A friend, obviously seeking to appall me, sent an e-mail saying, “Oh, you’ll enjoy this…” and linking to this blog post, which I quote in part:
And speaking of factions, and again I’m not a reporter, just a consumer of news, it sure seems to me that Jim DeMint is the current leader of the hard-core conservative faction of the Republican Party. He’s far more consistent with his endorsements than any other conservative leader, and unlike Palin he can claim that he’s actually been doing something effective for the cause. For the conservative/Tea Party faction, presumably the trick is to be as far to the right as possible without actually sounding crazy to those outside the faction (and thus perhaps drawing vetoes from more pragmatic conservatives, and possibly some GOP-aligned interest groups). At least as I read the reporting, DeMint seems to be pretty good at keeping to that line, and he certainly must be more reliable both for that crowd and for more pragmatic types than Palin.
To know more, we need more solid reporting. Hey, reporters! We know activists hate TARP; is it a make or break issue for them? What about other important groups within the GOP? And, while of course Tea Partiers and conservatives generally are fond of the Sage of Wasilla, do leaders of those groups seem more likely to turn to her or to DeMint (or perhaps to another candidate) for leadership? How much good will did DeMint buy with his endorsements and support in primary season 2010?
And yeah, I groaned, but was not shocked or surprised. After all, a guy makes a naked power play like the one DeMint’s made, and one should expect such talk.
And I’ll say this for him: Better DeMint than Palin.
Don’t get me wrong: I would think it horrible to contemplate either of them becoming POTUS. But at least my intelligence, my sense of propriety, is not nearly as offended by talk of DeMint as of Palin. Or for that matter, the absurd idea of Nikki Haley presuming to become governor of South Carolina when she has done nothing in public or private life to indicate any sort of suitability or qualifications for the job.
The thing is, Jim DeMint is a uomo di rispetto, a man of respect, in the Godfather sense. Sure, he might be doing some things that I
consider to be infamnia, and he might be trying to start a war among the Two Families that rule inside the Beltway, but he is a man to be taken seriously, a United States Senator who has demonstrated considerable political leadership skill. I respect him the way Don Corleone respected Sollozzo when he agreed to meet with him even though he wasn’t interested in his proposal, because drugs is a dirty business, as we all know — but I digress.
Contrast that to the utter lack of accomplishment that Sarah Palin embodies — she’s sort of to politics what Paris Hilton is to fame, or Reality TV is as a testament to a highly evolved species — and you can see why, though I don’t want either of them to become Leader of the Free World, I am less offended by loose talk about him than I am about her.

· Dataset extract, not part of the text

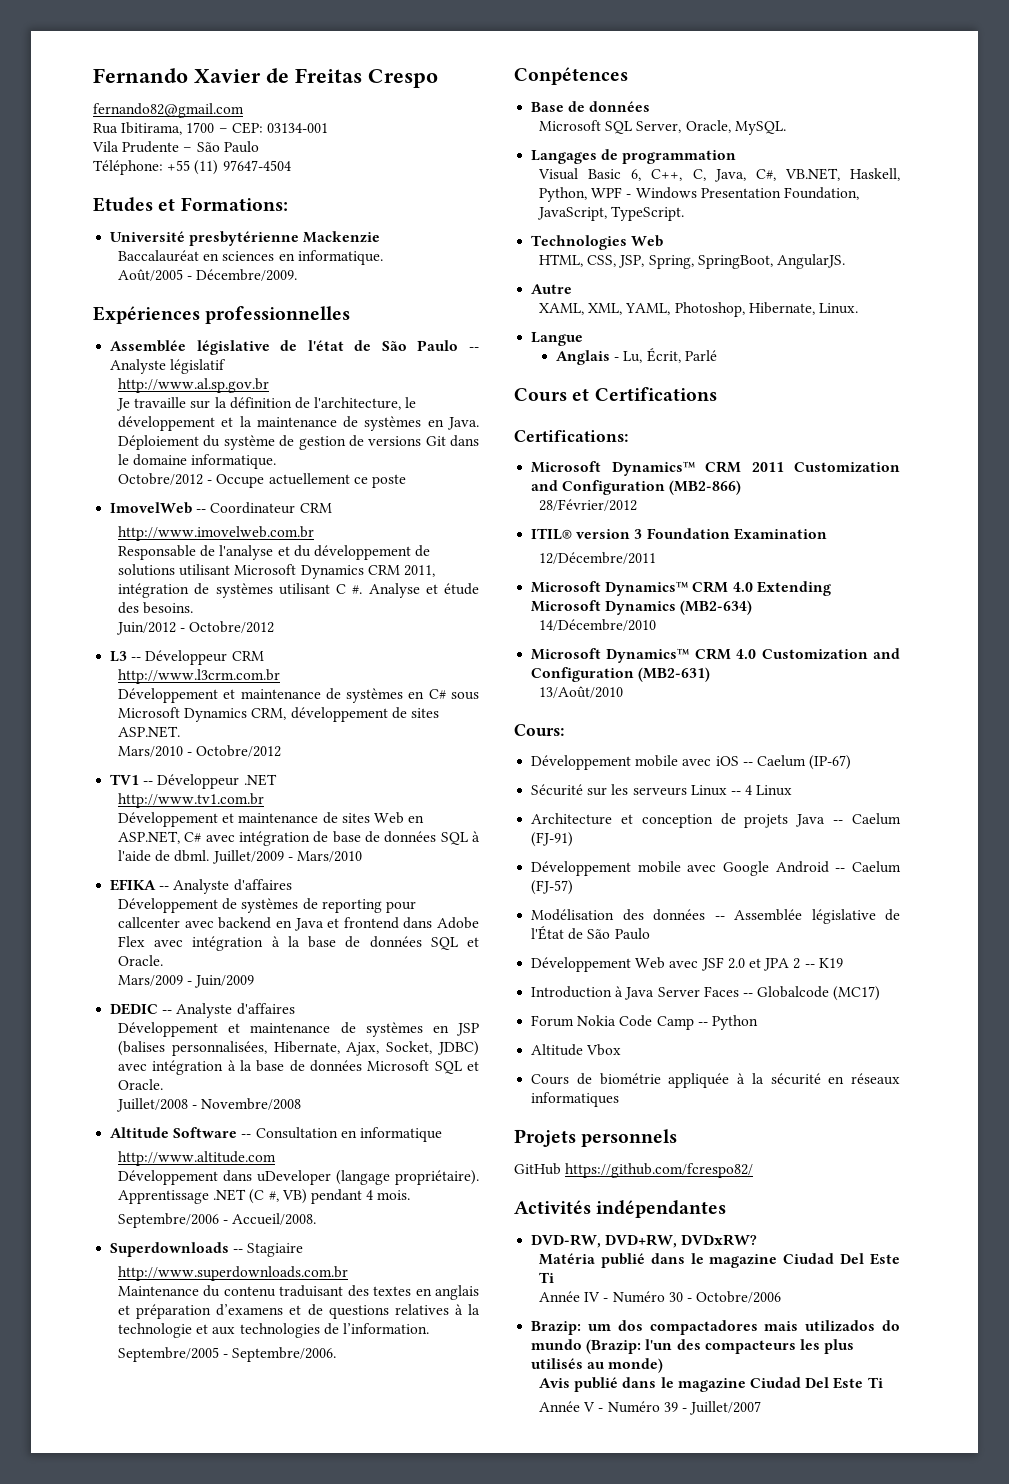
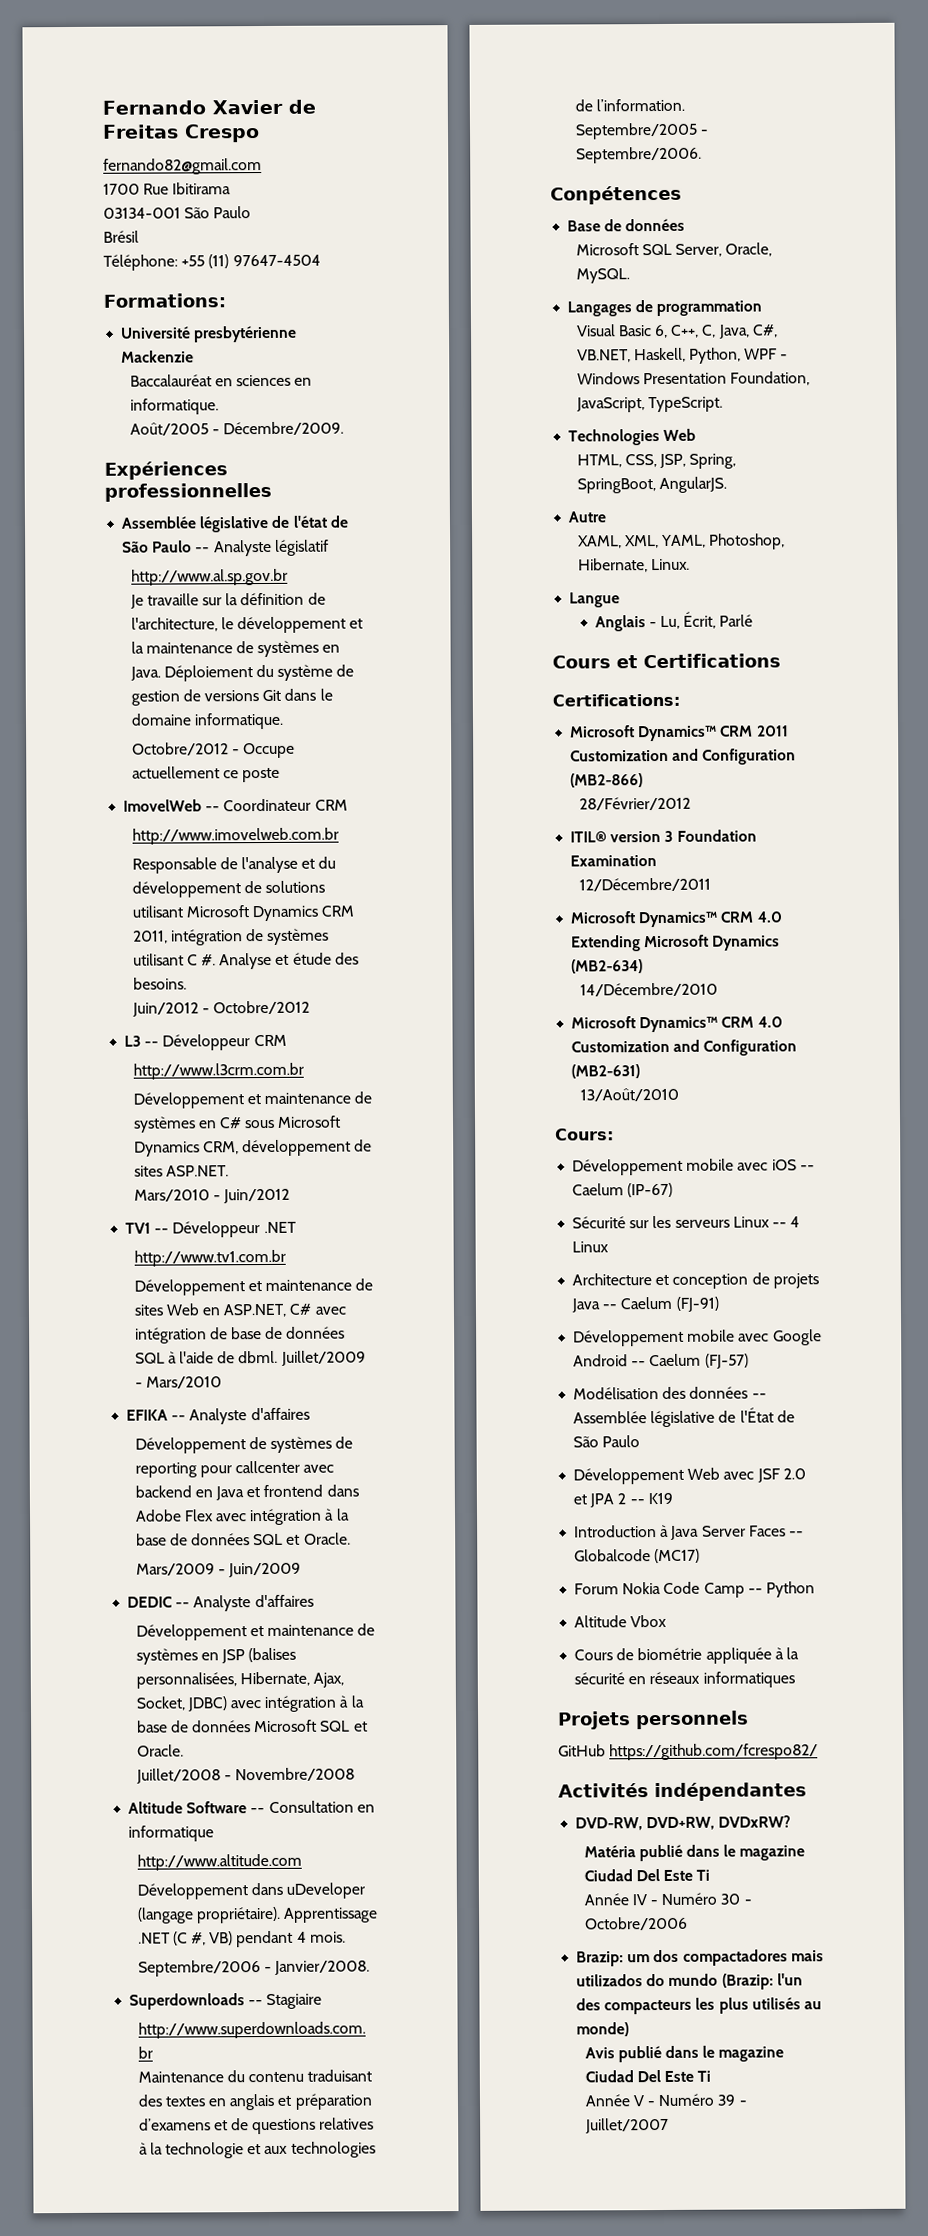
[93,122,328,135] [92,141,259,153] Rua Ibitirama, 1700 – CEP: 03134-001 // Vila Prudente – São Paulo -> [103,182,232,195] [103,206,252,219] [103,230,139,243] 1700 Rue Ibitirama // 03134-001 São Paulo // Brésil
[93,197,176,212] Etudes et -> (321, 260) none
[196,745,282,757] Octobre/2012 -> [222,1188,290,1204] Juin/2012
[232,1213,317,1225] Accueil/2008. -> [273,1960,370,1975] Janvier/2008.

Talk about Sarah Palin as a presidential contender has become so routine that many have probably become inured to it, and now think nothing of it. But it is bizarre in the extreme. Like Alvin Greene — or Christine O’Donnell — being a major party nominee for the Senate. Or like Nikki Haley.
Does no one but me notice this? Has Reality TV dumbed down American expectations to the point that we think it’s OK for anybody who’s shown up on the Boob Tube enough to presume to be presidential material?